INFORMATION PROVIDED:
┌──

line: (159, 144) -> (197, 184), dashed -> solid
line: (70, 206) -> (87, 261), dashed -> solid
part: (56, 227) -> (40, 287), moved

└──
┌──

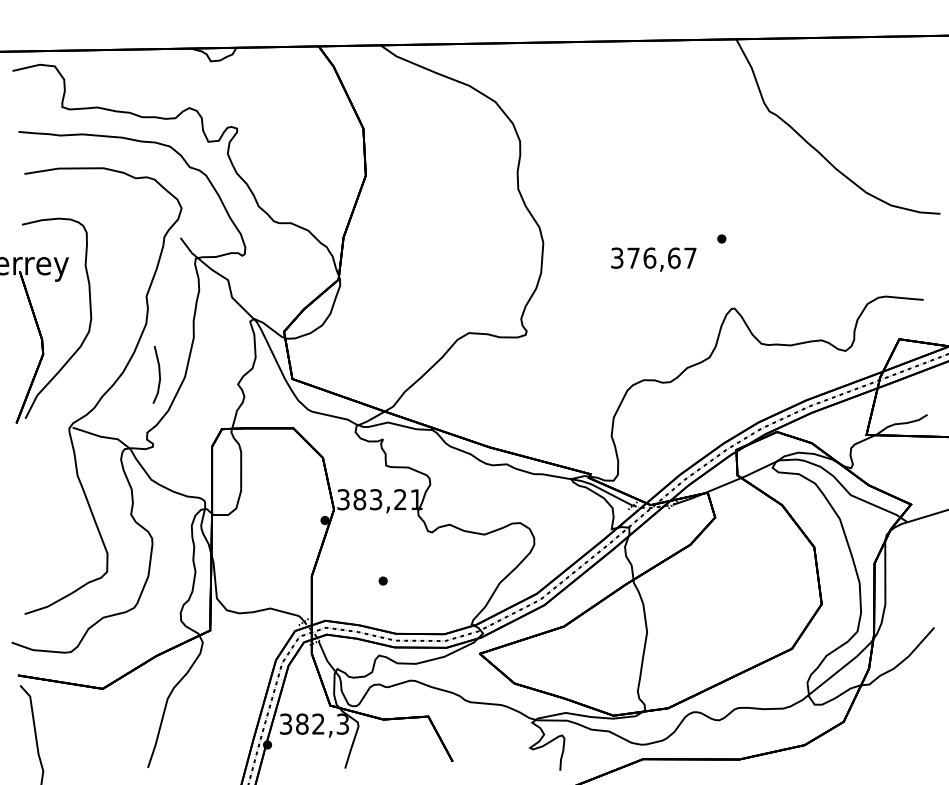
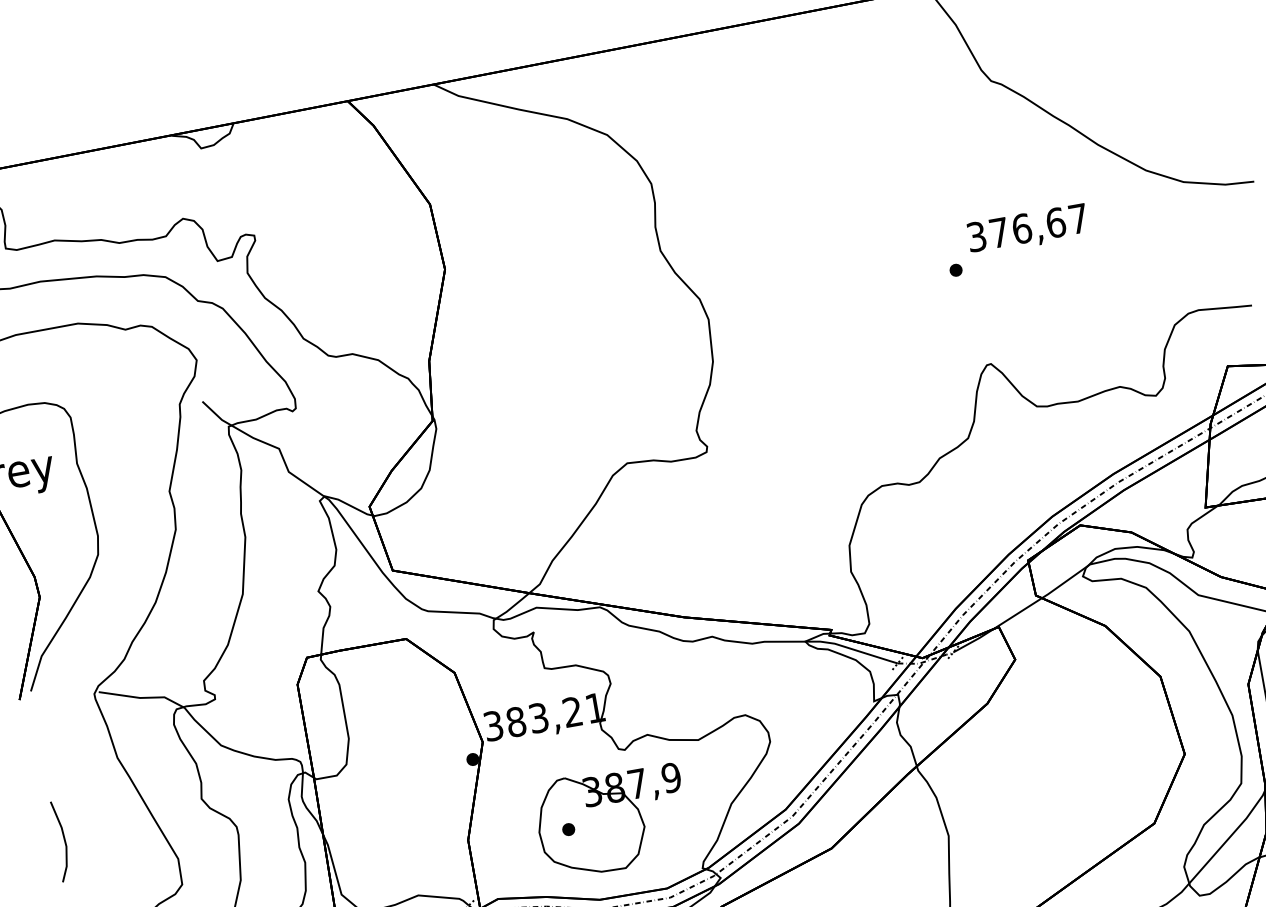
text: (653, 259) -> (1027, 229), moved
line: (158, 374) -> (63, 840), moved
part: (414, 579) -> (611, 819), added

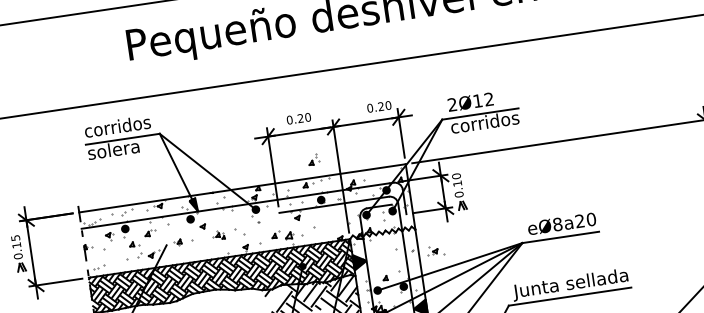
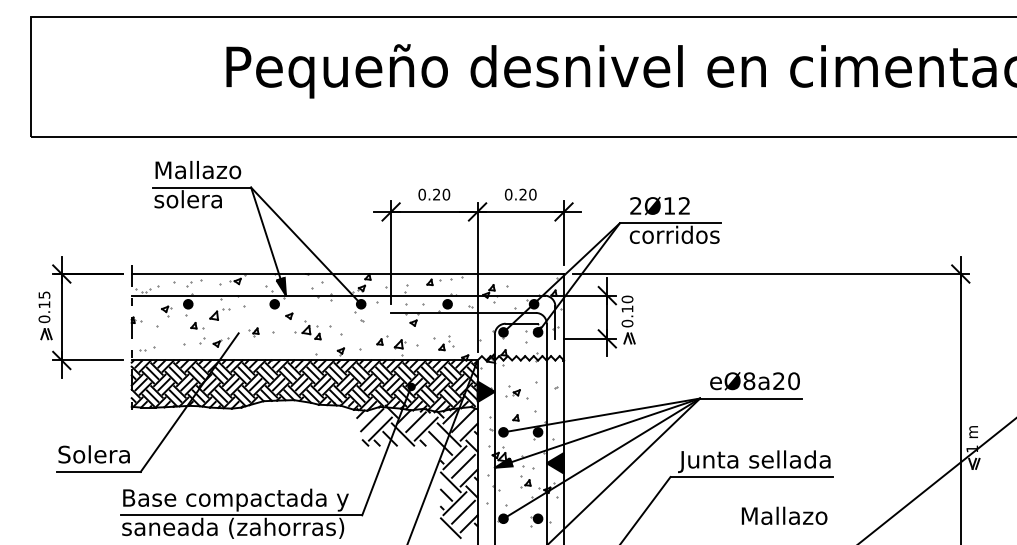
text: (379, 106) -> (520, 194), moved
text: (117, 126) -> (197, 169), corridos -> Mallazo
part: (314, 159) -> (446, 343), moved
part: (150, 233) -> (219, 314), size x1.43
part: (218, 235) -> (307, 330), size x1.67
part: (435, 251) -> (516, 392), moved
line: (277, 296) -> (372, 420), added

└──

TASK TO COMPLETE:
What lines above mention "size"? Copy each one.

SOLUTION FOR THIS EXERCISE:
part: (150, 233) -> (219, 314), size x1.43
part: (218, 235) -> (307, 330), size x1.67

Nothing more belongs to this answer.